Modeling Atlantic sea scallop (Placopecten magellanicus) scope for growth on the Northeast U.S. Shelf

Abstract

AbstractAtlantic sea scallops support one of the most valuable fisheries in the eastern United States. The scallop population is susceptible to climate‐related environmental stress. Assessing and projecting climate impacts rely on the fundamental understanding of scallop ecophysiology, including the influences of temperature and food supply on its energy balance and growth potential. In this study, we developed a scope for growth (SFG) model driven by high‐resolution hydrodynamic and biological models to assess the spatial and seasonal variability of scallop energy dynamics. The overall SFG on the Northeast U.S. Shelf is higher in May–June and lower in January–February, with substantial spatial heterogeneity. In the Mid‐Atlantic Bight (MAB), negative SFG occurs from July to October due to strong thermal stress. Particulate organic matter in detrital form is an important food source for scallops, with higher/lower contribution in the cold/warm seasons, respectively.

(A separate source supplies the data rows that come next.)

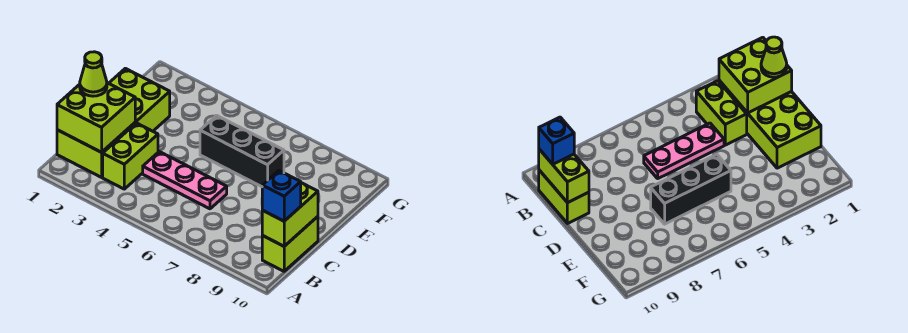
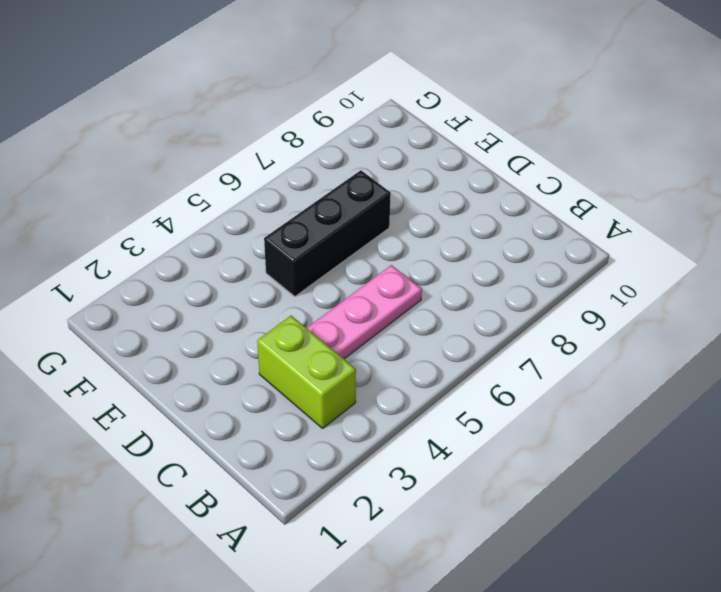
none -> lime 2x4 brick [57,68,170,177]
none -> lime 1x2 brick [262,217,318,271]

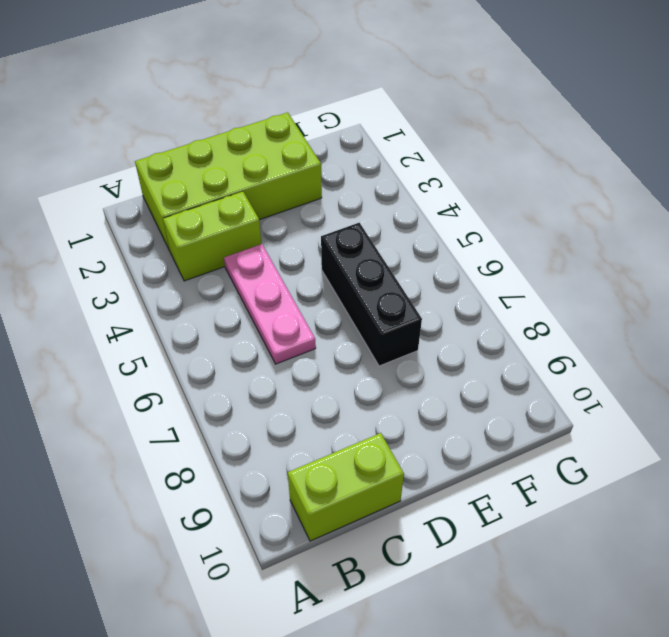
none -> lime 2x2 brick [57,83,135,152]
none -> lime 1x2 brick [262,183,318,246]

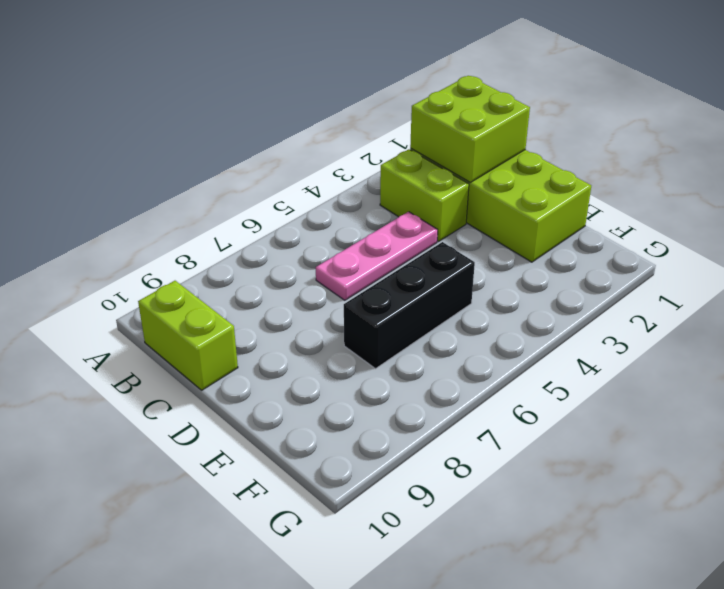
none -> lime 1x2 brick [262,183,318,246]
none -> blue 1x1 brick [262,171,301,221]

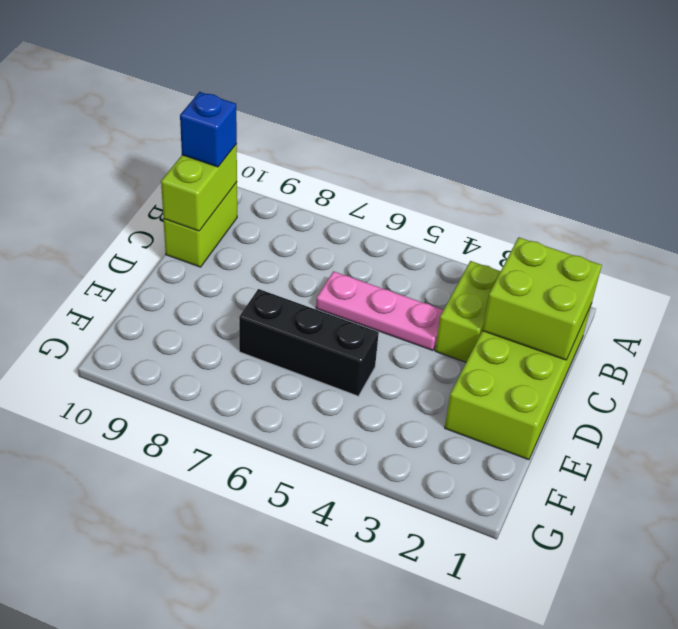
none -> lime 1x1 cone [80,52,107,96]

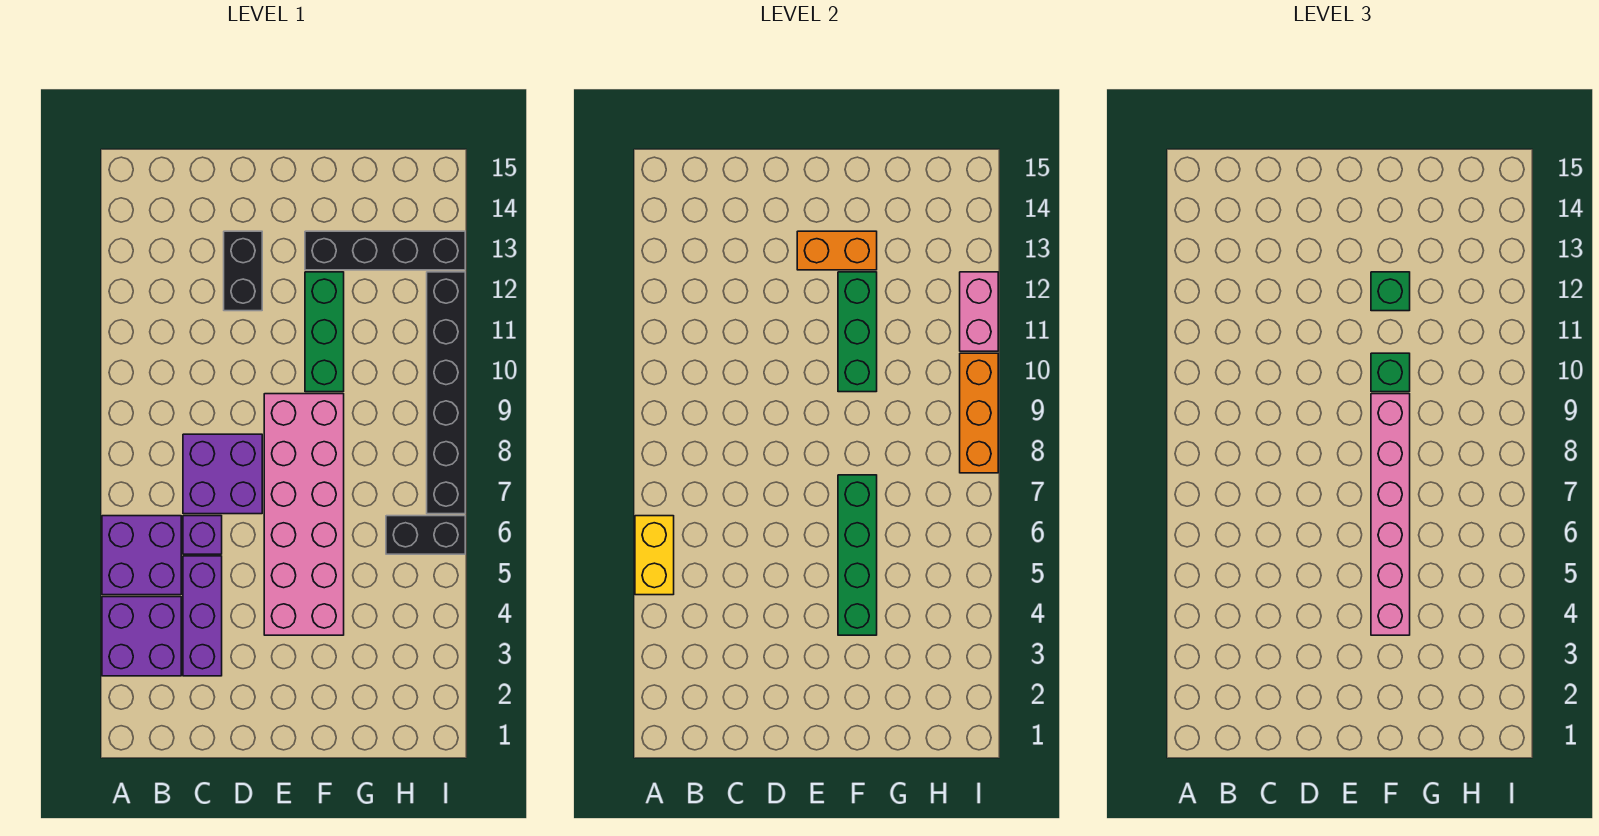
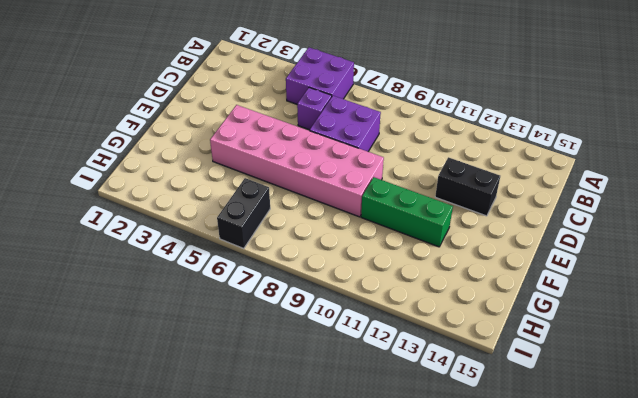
none -> purple 2x2 brick [102,597,181,676]
none -> purple 1x3 brick [183,556,222,676]
none -> black 1x4 brick [305,231,465,270]

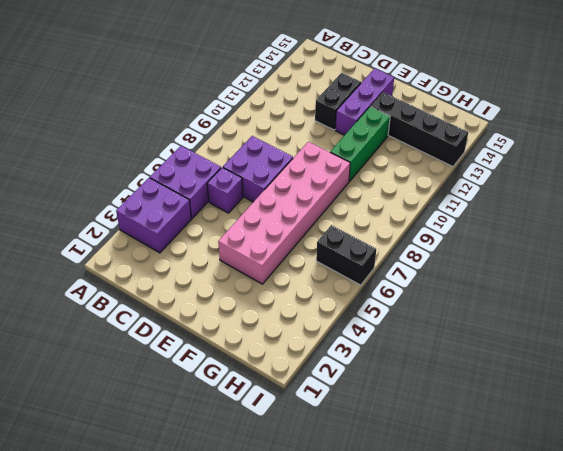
purple 1x3 brick [335,68,394,135] -> purple 1x3 brick moved to [183,556,222,676]
none -> black 1x6 brick [427,272,465,514]
none -> yellow 1x2 brick [635,516,674,595]
none -> orange 1x2 brick [797,231,877,270]

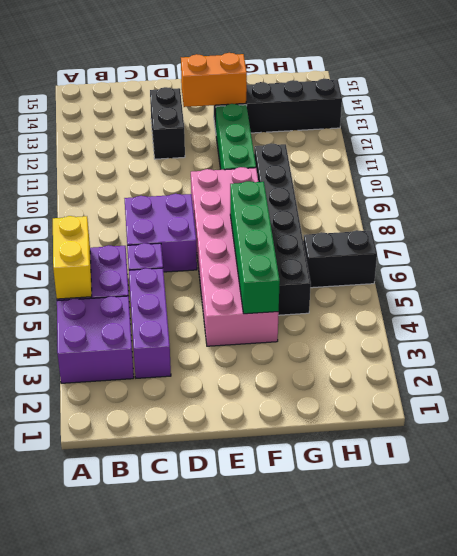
black 1x6 brick [254,143,311,315] -> black 1x6 brick moved to [427,272,465,514]
none -> green 1x3 brick [838,272,877,392]
none -> orange 1x3 brick [960,353,998,473]
none -> pink 1x2 brick [960,272,998,351]

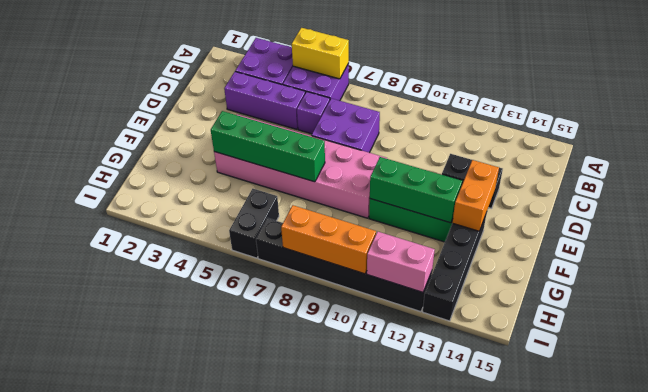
none -> pink 1x6 brick [1371,394,1410,635]
none -> green 1x1 brick [1371,353,1410,392]
none -> green 1x1 brick [1371,272,1410,311]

Warming and food deficiency induce a noticeable contraction of suitable scallop habitats in the MAB, while their impacts on Georges Bank are insignificant. Known seasonal spawning patterns and observed growth rates in these regions match the patterns of SFG generated by the model. The sensitivity of SFG to the variations in food and temperature increases with scallop size. Large scallops are more likely to experience low or negative SFGs than smaller ones, implying that the habitats shrink as scallops grow older/bigger. This study provides key information about scallop growth potential and biogeography from the perspective of energy balance, thus helping the development of adaptive fisheries management strategies.